**Texto citado**
Al concluir la dictadura, el juicio a los nueve integrantes de las primeras
juntas militares transmitió un mensaje alentador a la sociedad:
ya nadie volverá a estar por encima de la ley, todos deberán
rendir cuentas por sus actos. Pero las leyes de punto final y de obediencia
debida y luego los decretos de indulto borraron ese efecto. Sobre todo
porque fueron obtenidos bajo el chantaje de los alzamientos carapintada.
A partir de entonces, la impunidad se fue extendiendo como una mancha,
que penetró en todos los intersticios de la sociedad y contaminó
al conjunto de las instituciones. El crimen paga, fue la conclusión
inevitable.

**Datos extraídos**

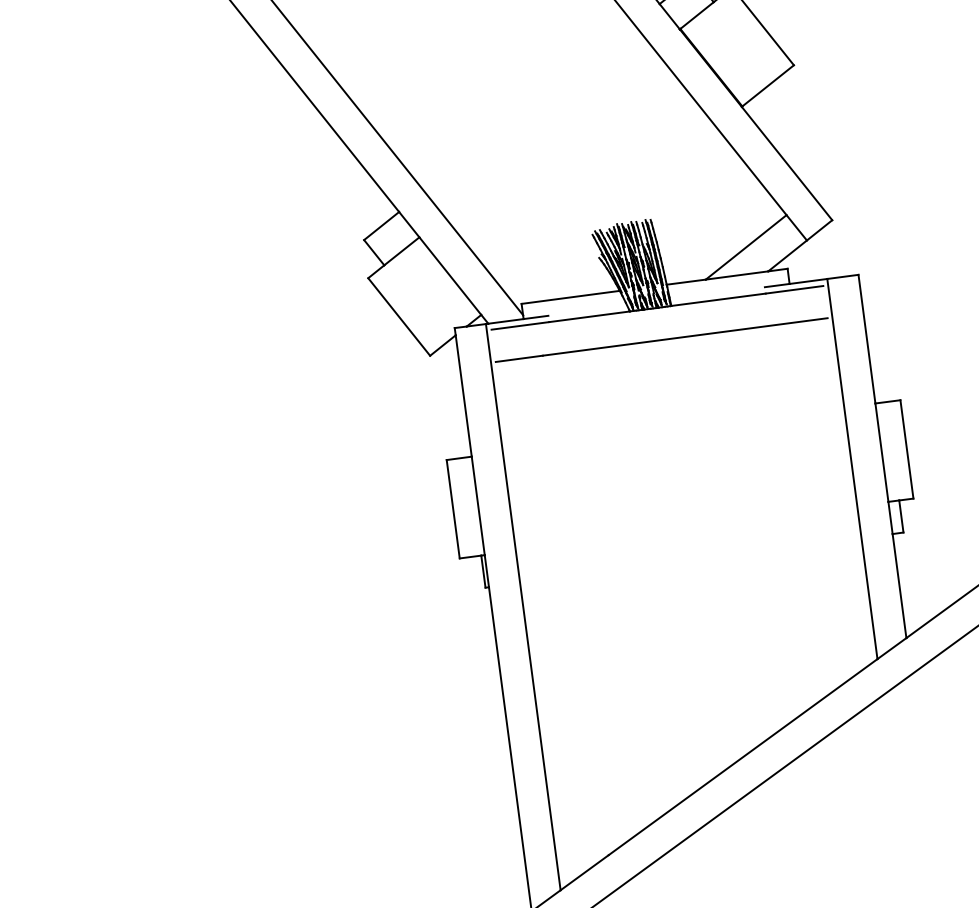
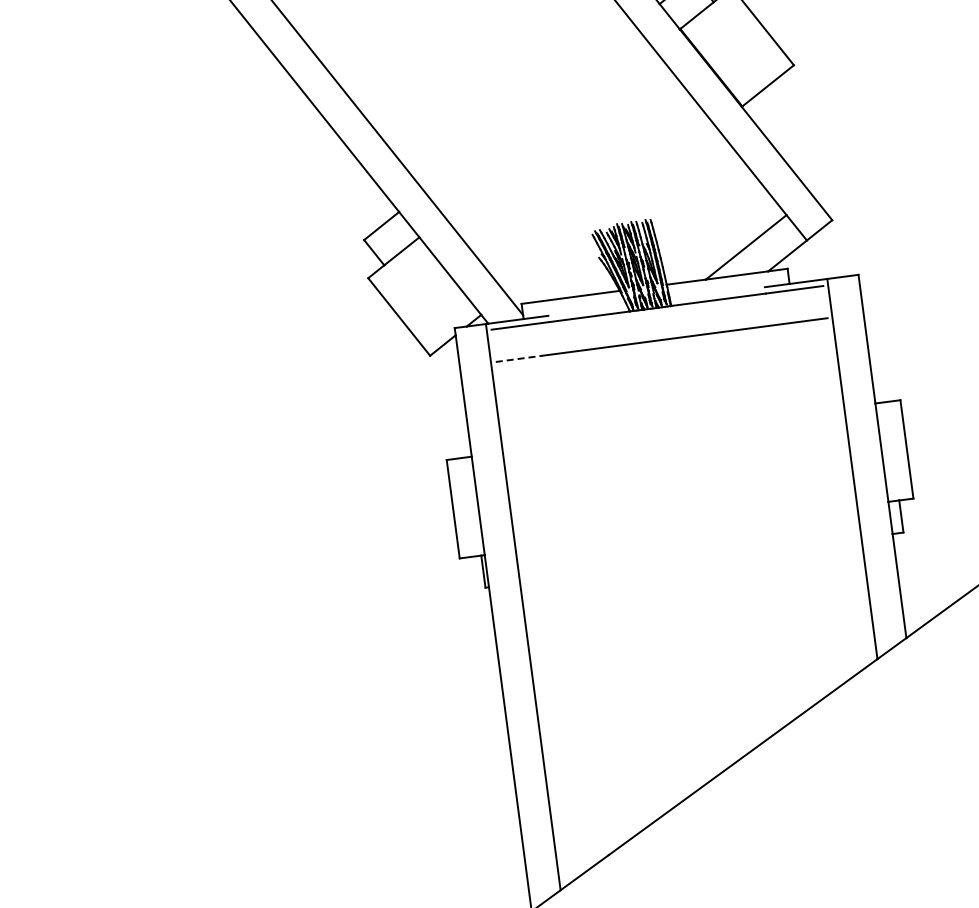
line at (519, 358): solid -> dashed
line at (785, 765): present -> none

* * *

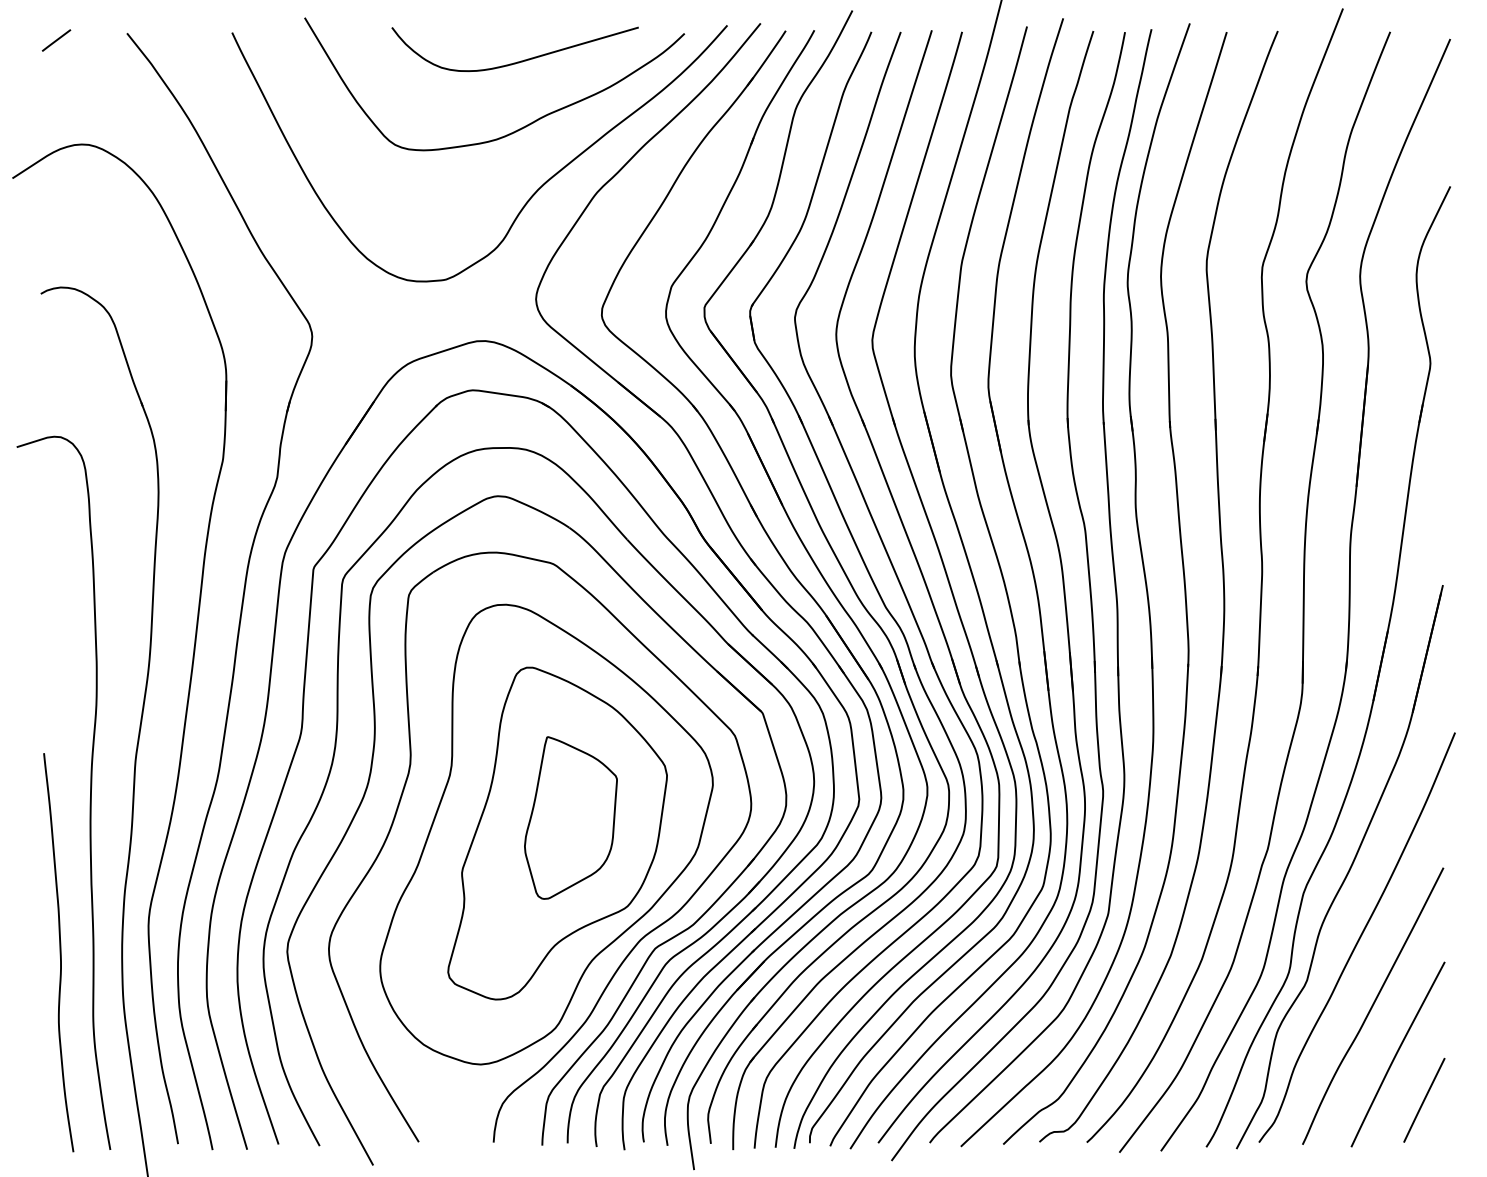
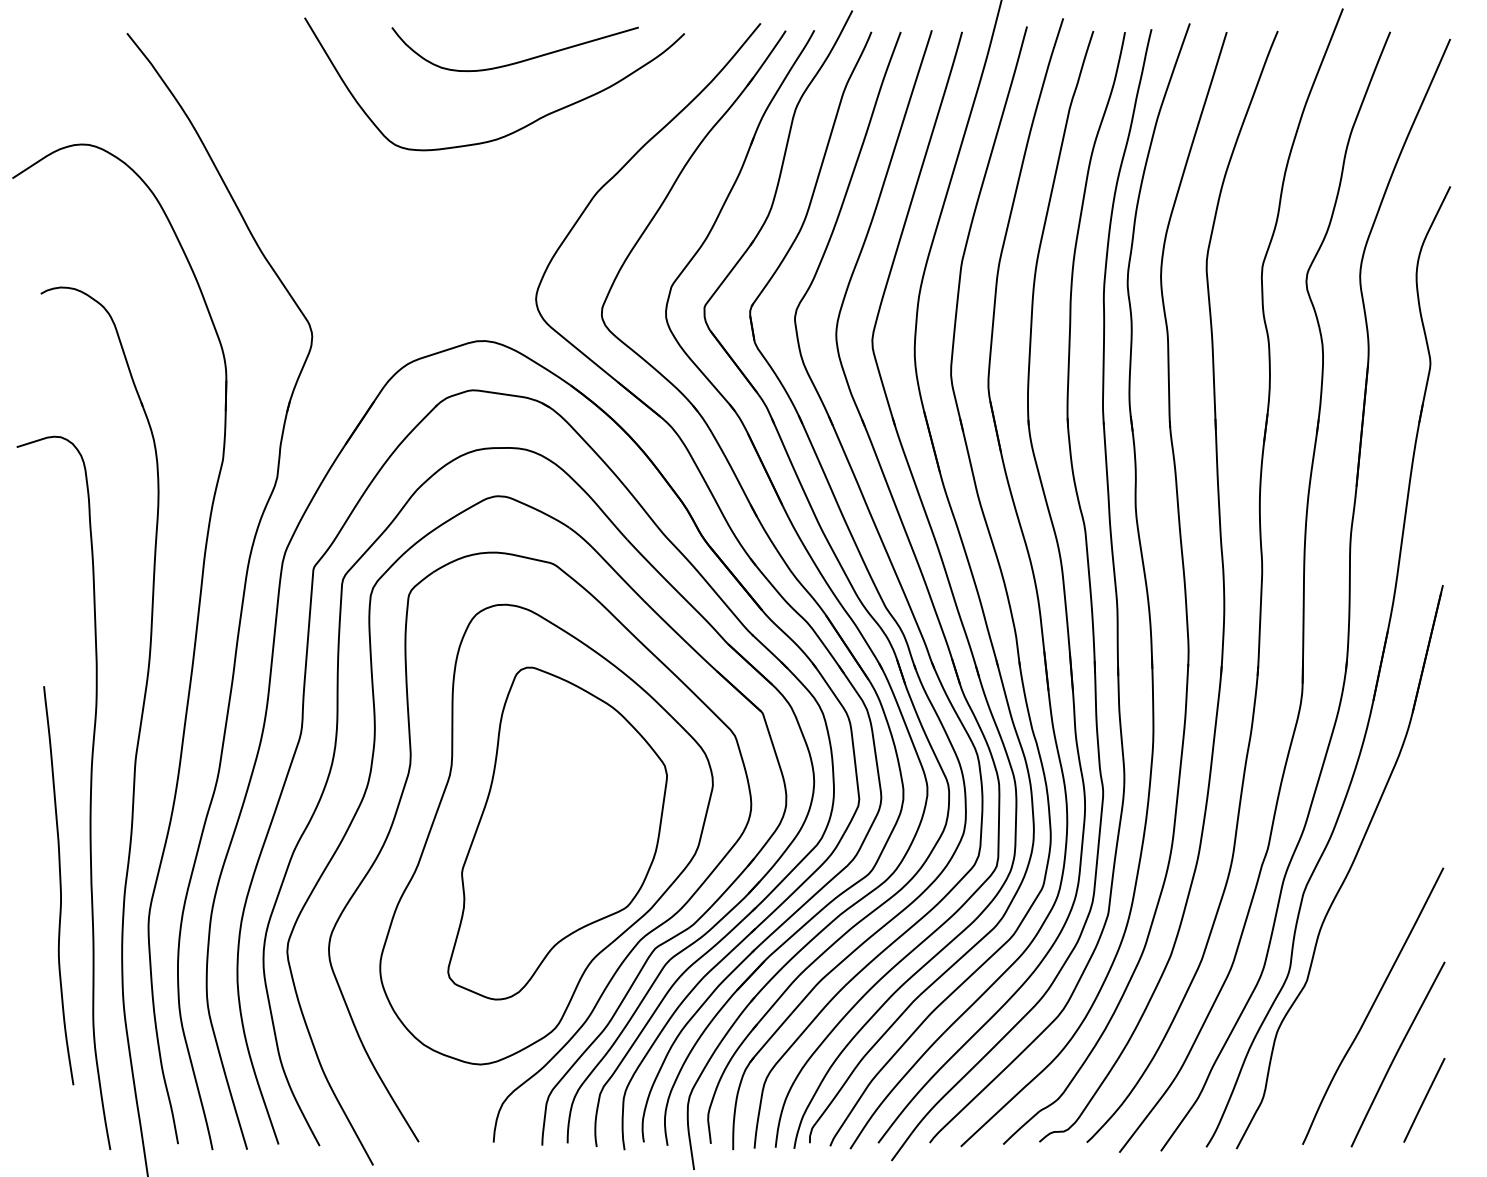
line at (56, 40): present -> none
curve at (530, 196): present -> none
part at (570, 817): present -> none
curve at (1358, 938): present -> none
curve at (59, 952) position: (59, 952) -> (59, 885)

**Completa lo siguiente**
[1] Traduce al inglés esta oración del texto sobre la impunidad tras la dictadura: «El crimen paga, fue la conclusión inevitable.»
[2] Prosigue el texto sobre la impunidad tras la dictadura a partir de su última oración.

**Resultados por tarea**
[1] "Crime pays" was the inevitable conclusion.

[2]
La sociedad nunca se resignó a las imposiciones que le exigieron
cerrar rápido y mal ese capítulo trágico de nuestra
historia. A partir de los organismos de derechos humanos, esa actitud
se fue propagando al resto. Ese firme repudio de la sociedad permitió
el rechazo judicial primero y la nulidad legislativa después de
la ley de autoamnistía con que la última junta quiso cubrir
su retirada. Fue también el sustento para la decisión política
de sentar en el banquillo a Videla, Massera & Cía. Cuando los
ex presidentes Alfonsín y Menem suscribieron sus capitulaciones
de olvido y perdón, el 70 por ciento de la población las
rechazó, según los sondeos de la época. La década
larga transcurrida desde entonces no hizo más que agrandar ese
rechazo. La decisión del juez Cavallo fue aprobada por ocho de
cada diez personas consultadas. De no ser así no hubiera recibido
el juez Baltasar Garzón la cantidad de testimonios y documentos
que le permitió reanudar en España lo que se había
interrumpido aquí, ni hubieran avanzado en el país los juicios
por el robo de bebés y por el establecimiento de la verdad histórica.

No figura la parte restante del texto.